STUDY TEXT:
BEGIN

New study challenges the value of so-called “beating heart” bypass surgeries

cardiac surgery

It’s not easy to operate on a beating heart, but that’s exactly what the surgeons who performed the first coronary artery bypass surgeries in the 1960s did. As soon as there were machines up to the task, doctors began using heart-lung pumps to still patients’ hearts during the surgery. The pump – as the heart-lung machine is informally called – removes the patient’s blood, adds oxygen and pushes it back out into the patient’s body.

If this sounds Frankensteinian, well, let’s just say it is a heavy-hitting surgery. Patients are terrified of it. When anecdotes and research began to suggest that patients who undergo these “on-pump” bypass surgeries (which doctors call “CABG,” pronounced cabbage) experience cognitive decline afterwards, surgeons increasingly moved back to “off-pump” methods, using fancy – and expensive – new technologies to do a better job wrangling beating hearts to create life-saving detours for blood to move through the arteries.

Patients like the off-pump option. It sounds less scary. And there’s less risk of cognitive decline, right?

Wrong, according to a UCSF study published today in JAMA. The researchers, led by anesthesiologist Elizabeth Whitlock, MD, with Maria Glymour, SciD, as senior author, found that, in fact, patients who had off-pump CABG surgeries were more likely to experience accelerated cognitive decline afterwards.

The study compared older adults who had CABG surgery to their peers who underwent percutaneous coronary intervention (PCI), a method of opening blocked coronary arteries without surgery by feeding a stent in through an artery.

END

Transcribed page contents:
BEGIN

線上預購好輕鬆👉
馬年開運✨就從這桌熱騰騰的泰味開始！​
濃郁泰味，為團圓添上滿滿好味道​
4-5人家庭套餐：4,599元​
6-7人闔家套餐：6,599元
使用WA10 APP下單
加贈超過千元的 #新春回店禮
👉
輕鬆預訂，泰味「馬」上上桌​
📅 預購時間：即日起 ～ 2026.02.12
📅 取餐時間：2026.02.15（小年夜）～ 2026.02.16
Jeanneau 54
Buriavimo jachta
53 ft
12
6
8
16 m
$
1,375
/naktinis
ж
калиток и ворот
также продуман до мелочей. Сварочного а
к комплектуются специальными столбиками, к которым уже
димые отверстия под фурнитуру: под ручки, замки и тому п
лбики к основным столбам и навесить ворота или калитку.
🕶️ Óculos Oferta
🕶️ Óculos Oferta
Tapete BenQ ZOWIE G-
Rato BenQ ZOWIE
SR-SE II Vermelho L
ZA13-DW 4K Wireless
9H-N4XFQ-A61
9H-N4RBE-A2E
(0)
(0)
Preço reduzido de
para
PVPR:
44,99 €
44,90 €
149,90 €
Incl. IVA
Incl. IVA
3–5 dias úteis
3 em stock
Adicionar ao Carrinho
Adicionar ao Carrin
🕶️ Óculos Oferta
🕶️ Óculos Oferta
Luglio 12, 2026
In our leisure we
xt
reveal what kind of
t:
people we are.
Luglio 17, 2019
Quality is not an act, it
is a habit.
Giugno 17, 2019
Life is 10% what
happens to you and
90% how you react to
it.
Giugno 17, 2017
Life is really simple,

END
BEGIN

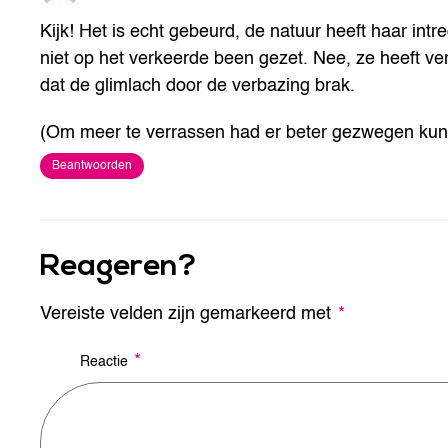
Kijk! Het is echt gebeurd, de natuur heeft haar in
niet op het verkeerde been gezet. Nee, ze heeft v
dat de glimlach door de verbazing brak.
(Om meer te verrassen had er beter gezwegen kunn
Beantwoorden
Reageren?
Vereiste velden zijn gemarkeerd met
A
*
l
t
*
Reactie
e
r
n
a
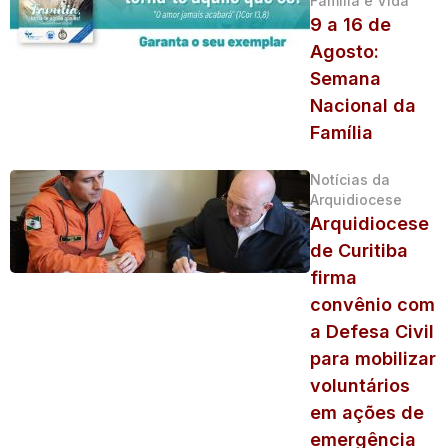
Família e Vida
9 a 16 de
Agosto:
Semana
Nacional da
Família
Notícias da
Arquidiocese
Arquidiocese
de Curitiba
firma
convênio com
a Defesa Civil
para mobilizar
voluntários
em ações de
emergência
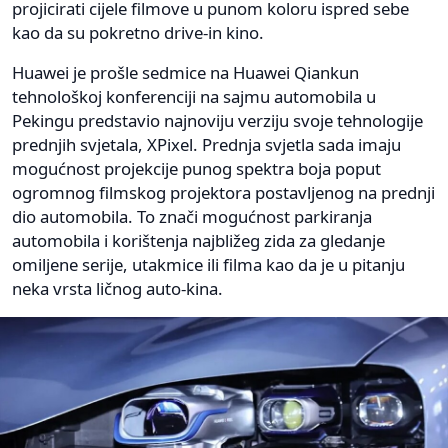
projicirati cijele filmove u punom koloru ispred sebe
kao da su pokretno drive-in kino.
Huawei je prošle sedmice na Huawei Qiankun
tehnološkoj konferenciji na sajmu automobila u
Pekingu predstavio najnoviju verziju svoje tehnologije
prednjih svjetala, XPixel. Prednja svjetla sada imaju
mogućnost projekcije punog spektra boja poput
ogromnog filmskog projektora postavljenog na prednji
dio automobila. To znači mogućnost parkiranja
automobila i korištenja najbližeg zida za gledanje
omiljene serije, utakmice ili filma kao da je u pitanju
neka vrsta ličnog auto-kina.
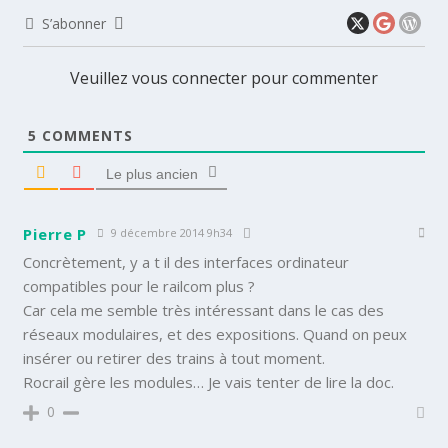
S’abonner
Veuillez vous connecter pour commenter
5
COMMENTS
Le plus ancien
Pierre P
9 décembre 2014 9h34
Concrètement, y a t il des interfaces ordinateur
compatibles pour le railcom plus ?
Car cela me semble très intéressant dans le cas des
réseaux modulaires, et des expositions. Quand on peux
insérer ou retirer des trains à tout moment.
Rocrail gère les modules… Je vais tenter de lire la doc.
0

END

AIM OF THE EXERCISE: According to the bypass surgery article, why did surgeons increasingly move back to off-pump methods? Answer in one to three sentences. These transcribed lines have no connection to the bypass surgery article.

RESPONSE BELOW: Anecdotes and research began to suggest that patients who undergo on-pump bypass surgeries experience cognitive decline afterwards. Surgeons responded by increasingly moving back to off-pump methods.